For continuity with the paper, compute_metrics.py also derives the paper's metrics from the same per-step rewards:

  • MT@4: mean_t (1/N_t) sum_i max_{a<=4} r_{t,a,i} (best-of-4 per round, averaged);
  • SR: single-round pass rate after reference fast-forwarding earlier rounds;
  • Comp: fraction of tasks completed through the final round in at least one attempt.
python evaluation/compute_metrics.py \
  --tasks-dir data/EvoCodeBench \
  --results-dir data/EvoCodeBench \
  --model claude-opus-4-7          # score one agent; add --json for machine-readable output

--model selects the harbor_jobs/<model>/ results to score (the oracle and nop baselines are excluded by default).

Results

EvoCode-Bench main results

Paper results (original evaluation; MT@4 / SR / Comp as defined in the paper):

Agent MT@4 SR Comp
Claude-Opus-4.7 54.0 76.7 42.3
GPT-5.5 52.4 74.4 38.5
Claude-Opus-4.6 44.0 78.9 34.6

SR exceeds MT@4 by 22-40 points for most agents.

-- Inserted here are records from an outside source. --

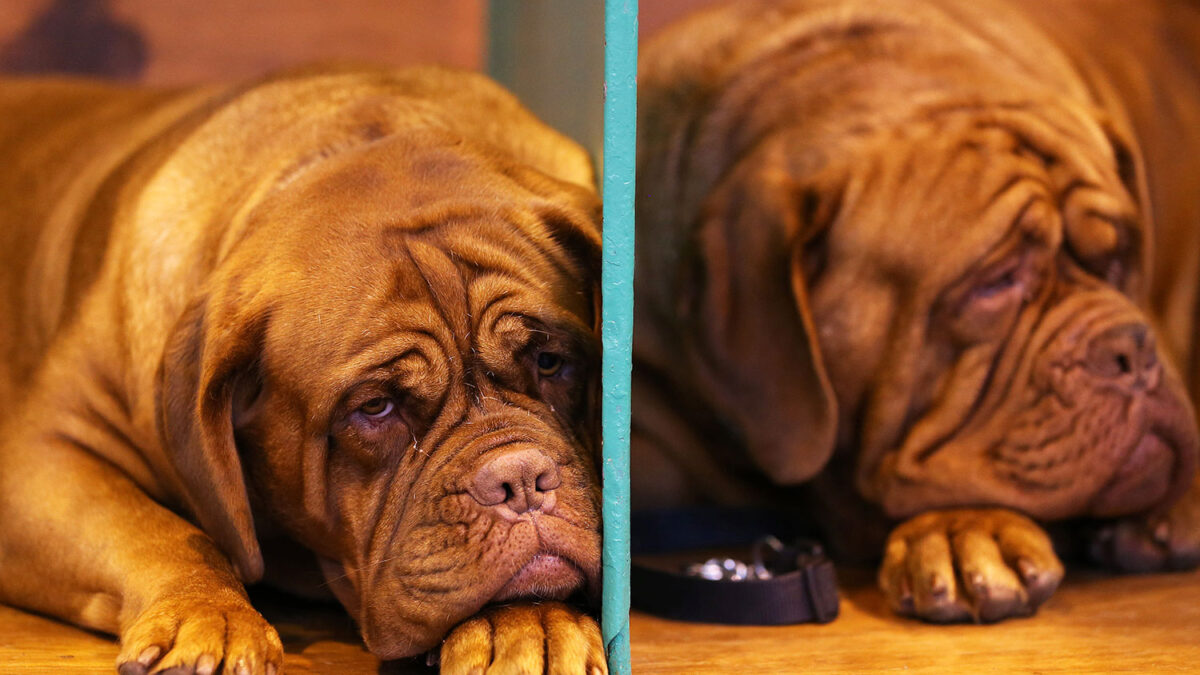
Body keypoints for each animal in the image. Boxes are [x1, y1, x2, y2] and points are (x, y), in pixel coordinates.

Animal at [0, 64, 604, 672]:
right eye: (376, 406)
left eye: (551, 361)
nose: (519, 479)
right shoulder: (37, 457)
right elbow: (158, 532)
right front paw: (209, 616)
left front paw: (529, 623)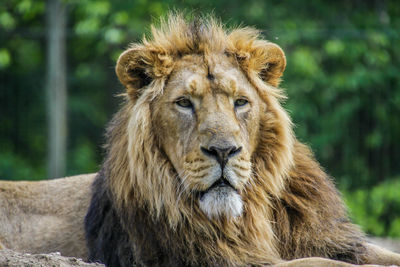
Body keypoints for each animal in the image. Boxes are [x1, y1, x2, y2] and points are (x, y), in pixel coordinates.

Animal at [83, 14, 400, 267]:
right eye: (184, 103)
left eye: (240, 102)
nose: (223, 151)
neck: (248, 216)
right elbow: (318, 262)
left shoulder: (331, 240)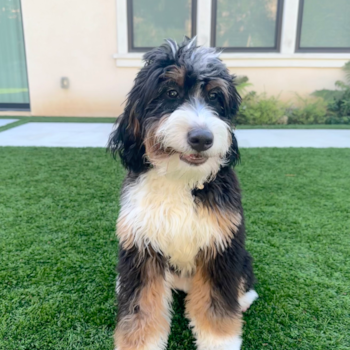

Isolated round-solving is much easier than keeping the agent's own workspace correct across many rounds.

SR versus MT by round

Relation to Terminal-X

EvoCode-Bench is the iteration component of Terminal-X, alongside DeepTerminalBench for single-shot depth and RoadmapBench for version upgrades. Terminal-X contains the combined benchmark suite and cross-dataset blog; this repository focuses on the EvoCode-Bench task format, evaluation protocol, and official-Harbor runner.

Citation

@misc{shen2026evocodebench,
  title = {EvoCode-Bench: Evaluating Coding Agents in Multi-Turn Iterative Interactions},
  author = {Haiyang Shen and Xuanzhong Chen and Wendong Xu and Yun Ma and Liang Chen and Kuan Li},
  year = {2026},
  eprint = {2605.24110},
  archivePrefix = {arXiv},
  primaryClass = {cs.SE},
  url = {https://arxiv.org/abs/2605.24110}
}

License

Code in this repository is released under the MIT License. Dataset terms follow the dataset release metadata.